At the successful completion of the course student should be able to

  • Write basic codes in R for simple data analysis.
  • Define, calculate and interpret summary statistics and basic graphs to explore data.
  • Perform hypothesis tests; mean, proportion, two population means and proportions, chi-square test of association, correlation.

Content

  • Introduction to programming in R: R-studio interface, syntax, entering data and accessing spreadsheet data, writing functions, installing and using libraries.
  • Data types.
  • Exploring data with summary statistics using R: Mean, median, variance, concept of bias, outliers, and missing values.
  • Exploring data with basic statistical graphs using R: Scatter plot, histogram, pie chart, bar charts, multiple bar charts, box-plots etc.
  • Introduction to distributions: Binomial, Normal
  • Population vs Sample and sampling techniques
  • Hypothesis testing 

Evaluation

  • The Course 1 would be evaluated based on a mini quiz.

Module 2: Data management

Objectives

At the successful completion of the course student should be able to

  • Prepare a dataset that can be used for analysis using R
  • Define and apply basic concepts in database management
  • Use SQL and NoSQL to perform simple queries to extract data.

Content

  • Data munging with R:
  • Introduction to database concepts
  • Introduction to SQL
  • Introduction to NoSQL

Evaluation

The Course 2 would be evaluated based on a mini quiz.

Module 3: Introduction to Statistical models

Objectives

At the successful completion of the course, student should be able to explain components of basic statistical models, identify and apply suitable models to analyze data.

Content

  • Introduction to statistical modeling
  • Linear regression model
  • Logistic regression model
  • Clustering
  • Dimension reduction (PCA, FA)
  • Time series

Evaluation

The Course 3 would be evaluated based on a mini quiz.

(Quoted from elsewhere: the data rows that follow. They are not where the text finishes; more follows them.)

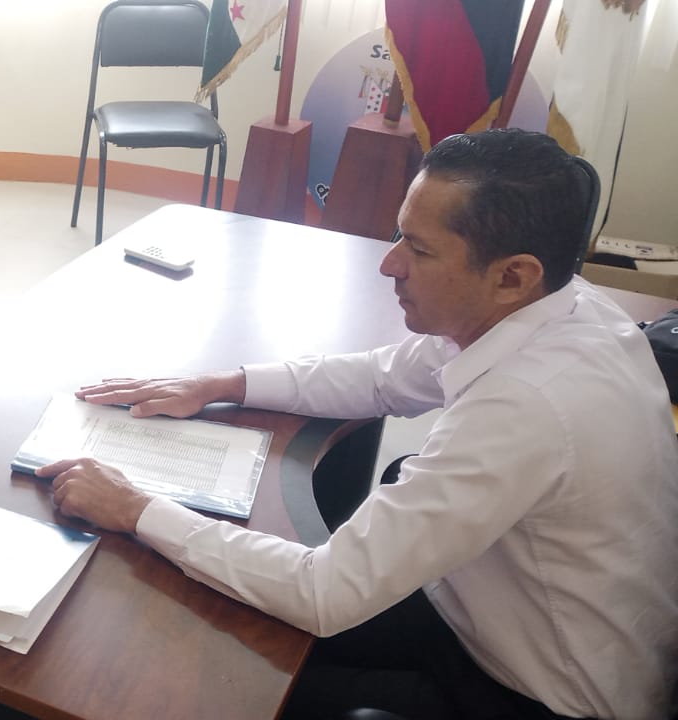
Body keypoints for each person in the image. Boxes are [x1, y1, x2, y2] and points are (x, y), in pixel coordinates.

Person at [36, 129, 678, 720]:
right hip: (499, 612)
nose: (389, 263)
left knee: (214, 687)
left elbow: (324, 593)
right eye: (400, 234)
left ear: (513, 275)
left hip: (540, 694)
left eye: (419, 249)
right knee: (226, 620)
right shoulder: (567, 305)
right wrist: (222, 384)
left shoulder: (526, 405)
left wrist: (135, 507)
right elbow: (384, 377)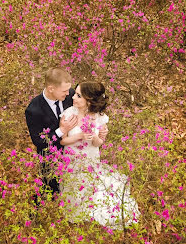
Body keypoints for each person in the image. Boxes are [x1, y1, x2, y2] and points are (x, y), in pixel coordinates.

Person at [59, 81, 140, 230]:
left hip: (90, 157)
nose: (73, 98)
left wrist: (95, 138)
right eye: (75, 94)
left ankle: (88, 209)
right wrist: (80, 136)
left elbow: (98, 143)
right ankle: (72, 213)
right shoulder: (69, 114)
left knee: (88, 185)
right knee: (73, 186)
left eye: (78, 96)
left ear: (89, 100)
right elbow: (63, 140)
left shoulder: (100, 118)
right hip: (71, 158)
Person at [25, 67, 78, 196]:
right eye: (64, 91)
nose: (68, 94)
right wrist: (61, 130)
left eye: (68, 90)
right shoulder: (33, 110)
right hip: (51, 159)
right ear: (51, 88)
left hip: (74, 153)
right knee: (52, 192)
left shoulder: (70, 94)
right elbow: (38, 141)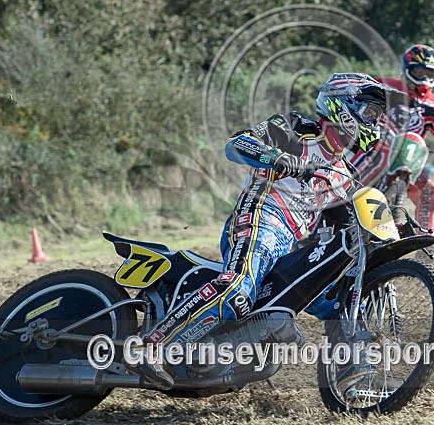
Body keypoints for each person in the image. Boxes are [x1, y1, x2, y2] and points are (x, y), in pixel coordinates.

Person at [128, 72, 393, 390]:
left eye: (377, 116)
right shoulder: (293, 129)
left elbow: (344, 228)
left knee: (339, 300)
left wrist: (390, 233)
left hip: (292, 248)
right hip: (259, 222)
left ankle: (354, 378)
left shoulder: (343, 174)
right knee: (238, 291)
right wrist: (280, 159)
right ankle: (150, 346)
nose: (374, 122)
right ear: (341, 105)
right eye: (369, 112)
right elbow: (236, 145)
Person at [349, 44, 434, 245]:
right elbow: (354, 94)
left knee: (431, 190)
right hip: (371, 151)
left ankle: (427, 240)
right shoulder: (384, 87)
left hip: (409, 160)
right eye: (419, 71)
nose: (424, 77)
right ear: (407, 69)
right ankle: (318, 230)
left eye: (429, 72)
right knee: (342, 183)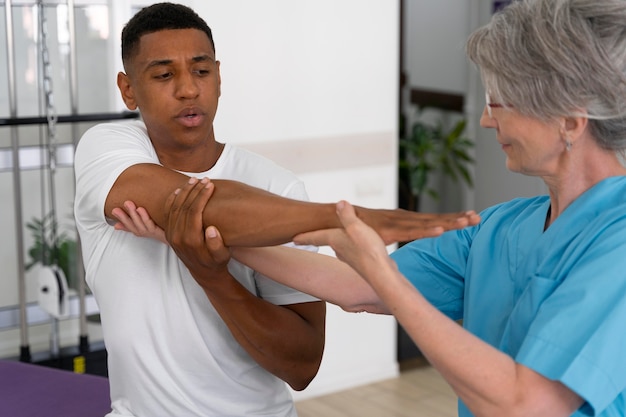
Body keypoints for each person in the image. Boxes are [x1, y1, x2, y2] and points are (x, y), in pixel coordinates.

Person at [115, 0, 626, 416]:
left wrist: (378, 271)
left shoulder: (618, 242)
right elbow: (358, 287)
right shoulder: (504, 227)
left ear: (570, 118)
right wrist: (195, 236)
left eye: (501, 102)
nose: (487, 122)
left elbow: (528, 404)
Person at [74, 3, 479, 417]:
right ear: (128, 90)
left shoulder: (276, 186)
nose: (188, 89)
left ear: (219, 77)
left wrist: (214, 276)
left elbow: (302, 366)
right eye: (163, 75)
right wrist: (340, 216)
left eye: (201, 71)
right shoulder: (107, 150)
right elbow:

Module 4: Introduction to Machine Learning

Objectives

At the successful completion of the course, student should be able to apply basic machine learning algorithms to analyze data.

Content

  • Comparison of statistical models and machine learning algorithms
  • Comparison of supervised learning vs unsupervised learning
  • Cross-validation methods
  • Unsupervised learning – Clustering
  • Supervised learning – Classification and value prediction: Random forest
  • Supervised learning – Neural networks
  • Rule based analysis: Apriori, market basket analysis

Evaluation

The Course 4 would be evaluated based on a mini quiz.

Module 5: Special Topics: Data Visualization and Big Data

Objectives

At the successful completion of the course, student should be able to apply data visualization concepts to describe data; define big data and discuss basic concepts in big data analytics.

Content

  • Data visualization process, do’s and don’ts, Annotations, plots: bubble plots, tree maps etc. using Power BI
  • Big data and its applications/case studies
  • Cloud computing and internet of things
  • Distributed file systems and computing : HADOOP technologies

Evaluation

The Course 5 would be evaluated based on a mini quiz.

Module 6: Python for Data Science

Objectives

At the successful completion of the course, student should be able to use Python programming language for basic data science applications.

Content

  • Introduction to python and Jupyter notebook
  • Python Basics – Types, Expressions and Variables, String Operations
  • Python programming Fundamentals – Conditions and Branching, Loops, Functions, Objects and Classes
  • Python Data Structures – Lists, Tuples, Sets, and Dictionaries
  • Data analysis, manipulation, and visualization in Python – Numpy, Pandas, Matplotlib, Seaborn 
  • Machine learning and deep learning libraries – Sklearn, Tensorflow, Keras

Evaluation

The Course 6 would be evaluated based on a mini quiz.

Participation Certificate Awarding Criteria

A certificate will be issued upon successful completion of the course with ≥75% of attendance and a ≥50% score obtained on evaluation.

Capstone Project

The participants who successfully complete all six modules are eligible for a capstone project where a dataset will be given to analyze and meet some specific objectives. The participants who meet the minimum requirements (detailed instructions and requirements will be given) will be awarded a specialization certificate in essentials of data science.